[Written task] Can you convert the lines below into a Markdown table with two columns, No. and Line, giving each non-blank line its own numbered row and leaving the pictures out?

[Stored data]
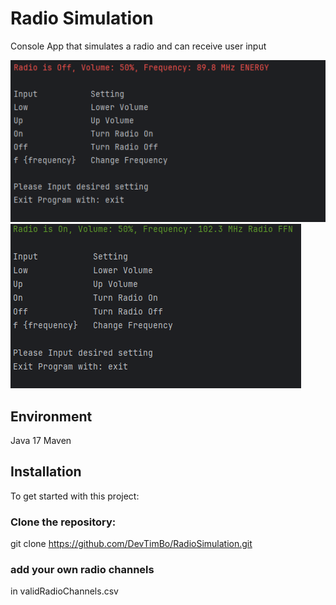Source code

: # Radio Simulation

Console App that simulates a radio and can receive user input

![RadioOff](/pictures/RadioOff.png)
![RadioOn](/pictures/RadioOn.png)
## Environment

Java 17 Maven

## Installation

To get started with this project:

### Clone the repository:
git clone https://github.com/DevTimBo/RadioSimulation.git

### add your own radio channels 
in validRadioChannels.csv
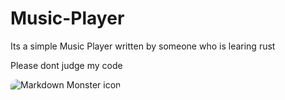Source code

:# Music-Player

Its a simple Music Player written by someone who is learing rust

Please dont judge my code


<img src="https://github.com/trollo2/Music-Player/blob/master/Screenshot%202022-12-26%20124346.png?raw=true"
     alt="Markdown Monster icon"
     style="float: left; margin-right: 10px; border-radius: 10px 5%;"/>

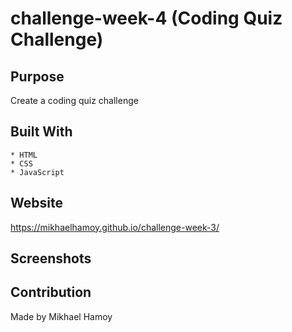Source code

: # challenge-week-4 (Coding Quiz Challenge)

## Purpose

Create a coding quiz challenge

## Built With

    * HTML
    * CSS
    * JavaScript

## Website

https://mikhaelhamoy.github.io/challenge-week-3/

## Screenshots

## Contribution

Made by Mikhael Hamoy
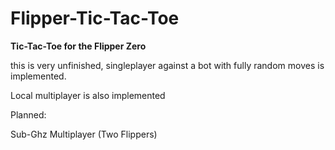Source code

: # Flipper-Tic-Tac-Toe
**Tic-Tac-Toe for the Flipper Zero**

this is very unfinished, singleplayer against a bot with fully random moves is implemented.

Local multiplayer is also implemented

Planned:


Sub-Ghz Multiplayer (Two Flippers)
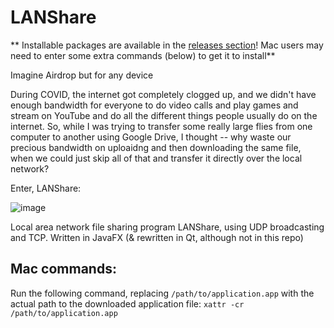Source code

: # LANShare
** Installable packages are available in the [releases section](https://github.com/kenneth-ge/LANShare/releases/tag/1)! Mac users may need to enter some extra commands (below) to get it to install**

Imagine Airdrop but for any device

During COVID, the internet got completely clogged up, and we didn't have enough bandwidth for everyone to do video calls and play games and stream on YouTube and do all the different things people usually do on the internet. So, while I was trying to transfer some really large flies from one computer to another using Google Drive, I thought -- why waste our precious bandwidth on uploaidng and then downloading the same file, when we could just skip all of that and transfer it directly over the local network?

Enter, LANShare:

![image](https://github.com/kenneth-ge/LANShare/assets/57784063/b9fd9d7d-657b-4acc-92f1-7878d87171e0)

Local area network file sharing program LANShare, using UDP broadcasting and TCP. Written in JavaFX (& rewritten in Qt, although not in this repo)

## Mac commands:
Run the following command, replacing `/path/to/application.app` with the actual path to the downloaded application file: `xattr -cr /path/to/application.app`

[Response to the exercise]
| No. | Line |
|---|---|
| 1 | Source code |
| 2 | : # Radio Simulation |
| 3 | Console App that simulates a radio and can receive user input |
| 4 | ![RadioOff](/pictures/RadioOff.png) |
| 5 | ![RadioOn](/pictures/RadioOn.png) |
| 6 | ## Environment |
| 7 | Java 17 Maven |
| 8 | ## Installation |
| 9 | To get started with this project: |
| 10 | ### Clone the repository: |
| 11 | git clone https://github.com/DevTimBo/RadioSimulation.git |
| 12 | ### add your own radio channels  |
| 13 | in validRadioChannels.csv |
| 14 | Source code |
| 15 | :# Music-Player |
| 16 | Its a simple Music Player written by someone who is learing rust |
| 17 | Please dont judge my code |
| 18 | <img src="https://github.com/trollo2/Music-Player/blob/master/Screenshot%202022-12-26%20124346.png?raw=true" |
| 19 |      alt="Markdown Monster icon" |
| 20 |      style="float: left; margin-right: 10px; border-radius: 10px 5%;"/> |
| 21 | Source code |
| 22 | : # challenge-week-4 (Coding Quiz Challenge) |
| 23 | ## Purpose |
| 24 | Create a coding quiz challenge |
| 25 | ## Built With |
| 26 |     * HTML |
| 27 |     * CSS |
| 28 |     * JavaScript |
| 29 | ## Website |
| 30 | https://mikhaelhamoy.github.io/challenge-week-3/ |
| 31 | ## Screenshots |
| 32 | ## Contribution |
| 33 | Made by Mikhael Hamoy |
| 34 | Source code |
| 35 | : # Flipper-Tic-Tac-Toe |
| 36 | **Tic-Tac-Toe for the Flipper Zero** |
| 37 | this is very unfinished, singleplayer against a bot with fully random moves is implemented. |
| 38 | Local multiplayer is also implemented |
| 39 | Planned: |
| 40 | Sub-Ghz Multiplayer (Two Flippers) |
| 41 | Source code |
| 42 | : # LANShare |
| 43 | ** Installable packages are available in the [releases section](https://github.com/kenneth-ge/LANShare/releases/tag/1)! Mac users may need to enter some extra commands (below) to get it to install** |
| 44 | Imagine Airdrop but for any device |
| 45 | During COVID, the internet got completely clogged up, and we didn't have enough bandwidth for everyone to do video calls and play games and stream on YouTube and do all the different things people usually do on the internet. So, while I was trying to transfer some really large flies from one computer to another using Google Drive, I thought -- why waste our precious bandwidth on uploaidng and then downloading the same file, when we could just skip all of that and transfer it directly over the local network? |
| 46 | Enter, LANShare: |
| 47 | ![image](https://github.com/kenneth-ge/LANShare/assets/57784063/b9fd9d7d-657b-4acc-92f1-7878d87171e0) |
| 48 | Local area network file sharing program LANShare, using UDP broadcasting and TCP. Written in JavaFX (& rewritten in Qt, although not in this repo) |
| 49 | ## Mac commands: |
| 50 | Run the following command, replacing `/path/to/application.app` with the actual path to the downloaded application file: `xattr -cr /path/to/application.app` |